Lastly, consider incorporating trees into your small landscape. Lime, kumquat, lemon, and dwarf fruit trees are good edible perennial options that may be grown in containers. Dwarf varieties of redbuds, crepe myrtles, and wax myrtles are appropriate for smaller growing areas.
Ready to get started? To recap – in order to use your small space wisely, you must first assess the needs of your small space. What functions are necessary? After listing these functions, assess what function/s you would like your new landscape design to serve. Do you want privacy by way of a green screen? Do you want pops of color to brighten your day? Do you want kitchen herbs, fruit, and vegetables to grow outside your back door? How much time and effort are you willing to put into landscaping?

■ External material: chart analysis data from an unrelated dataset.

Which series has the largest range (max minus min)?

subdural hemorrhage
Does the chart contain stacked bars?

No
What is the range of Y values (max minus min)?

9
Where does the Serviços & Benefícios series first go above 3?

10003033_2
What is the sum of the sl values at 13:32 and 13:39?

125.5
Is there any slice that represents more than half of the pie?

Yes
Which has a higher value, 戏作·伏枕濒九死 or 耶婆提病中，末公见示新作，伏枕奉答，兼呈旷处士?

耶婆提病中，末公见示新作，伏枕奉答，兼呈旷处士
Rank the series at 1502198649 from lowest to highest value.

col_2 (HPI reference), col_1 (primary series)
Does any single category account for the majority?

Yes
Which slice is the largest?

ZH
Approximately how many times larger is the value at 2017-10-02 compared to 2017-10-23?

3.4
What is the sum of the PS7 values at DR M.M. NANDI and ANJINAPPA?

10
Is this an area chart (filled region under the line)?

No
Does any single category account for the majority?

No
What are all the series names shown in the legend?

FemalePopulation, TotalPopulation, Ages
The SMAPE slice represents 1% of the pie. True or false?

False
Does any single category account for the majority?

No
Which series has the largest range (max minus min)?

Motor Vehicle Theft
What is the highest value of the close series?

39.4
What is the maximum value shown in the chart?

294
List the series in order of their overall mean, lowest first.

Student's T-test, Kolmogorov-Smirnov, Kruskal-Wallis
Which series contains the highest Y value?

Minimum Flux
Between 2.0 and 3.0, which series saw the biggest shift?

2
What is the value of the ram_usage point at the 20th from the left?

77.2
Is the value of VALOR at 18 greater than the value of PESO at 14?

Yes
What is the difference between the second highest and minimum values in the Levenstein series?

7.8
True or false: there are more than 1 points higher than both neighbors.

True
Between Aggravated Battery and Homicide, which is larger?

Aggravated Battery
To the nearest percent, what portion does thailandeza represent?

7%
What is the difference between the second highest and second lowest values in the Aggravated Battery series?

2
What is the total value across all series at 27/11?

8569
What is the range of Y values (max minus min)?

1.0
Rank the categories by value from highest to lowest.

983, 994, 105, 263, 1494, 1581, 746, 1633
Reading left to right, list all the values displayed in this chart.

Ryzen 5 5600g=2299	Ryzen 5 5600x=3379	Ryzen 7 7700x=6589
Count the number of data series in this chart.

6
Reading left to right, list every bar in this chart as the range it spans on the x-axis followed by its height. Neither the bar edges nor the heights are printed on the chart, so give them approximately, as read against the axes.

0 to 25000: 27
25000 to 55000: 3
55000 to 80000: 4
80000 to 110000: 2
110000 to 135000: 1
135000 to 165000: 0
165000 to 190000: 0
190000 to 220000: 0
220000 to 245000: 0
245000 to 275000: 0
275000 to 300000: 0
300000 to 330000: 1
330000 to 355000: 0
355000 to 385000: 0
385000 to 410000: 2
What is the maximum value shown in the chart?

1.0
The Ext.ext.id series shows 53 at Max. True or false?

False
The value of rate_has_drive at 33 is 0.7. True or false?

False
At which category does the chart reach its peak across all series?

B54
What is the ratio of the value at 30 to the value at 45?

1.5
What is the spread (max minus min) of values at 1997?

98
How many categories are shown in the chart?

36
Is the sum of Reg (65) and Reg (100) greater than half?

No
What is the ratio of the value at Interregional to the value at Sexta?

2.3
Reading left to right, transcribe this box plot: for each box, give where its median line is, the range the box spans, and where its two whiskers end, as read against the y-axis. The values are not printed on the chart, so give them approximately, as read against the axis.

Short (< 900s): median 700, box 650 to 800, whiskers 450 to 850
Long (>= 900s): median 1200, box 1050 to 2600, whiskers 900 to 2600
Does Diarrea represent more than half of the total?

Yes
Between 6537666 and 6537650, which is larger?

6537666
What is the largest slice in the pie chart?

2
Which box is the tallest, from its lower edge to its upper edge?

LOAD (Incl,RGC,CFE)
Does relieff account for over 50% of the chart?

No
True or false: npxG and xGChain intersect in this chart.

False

Don’t let your small multifunctional yard deter you from including stunning landscape design in your home’s beauty. Although small backyards must serve multiple purposes, incorporating food and flowers into your landscape design will elevate the outdoor area in which you spend much of your time. Soon, your stunning small space garden may be inspiring your neighbors to ask you how to creatively landscape their multifunctional small space. Smile and share your knowledge. The more food and flowers, the merrier!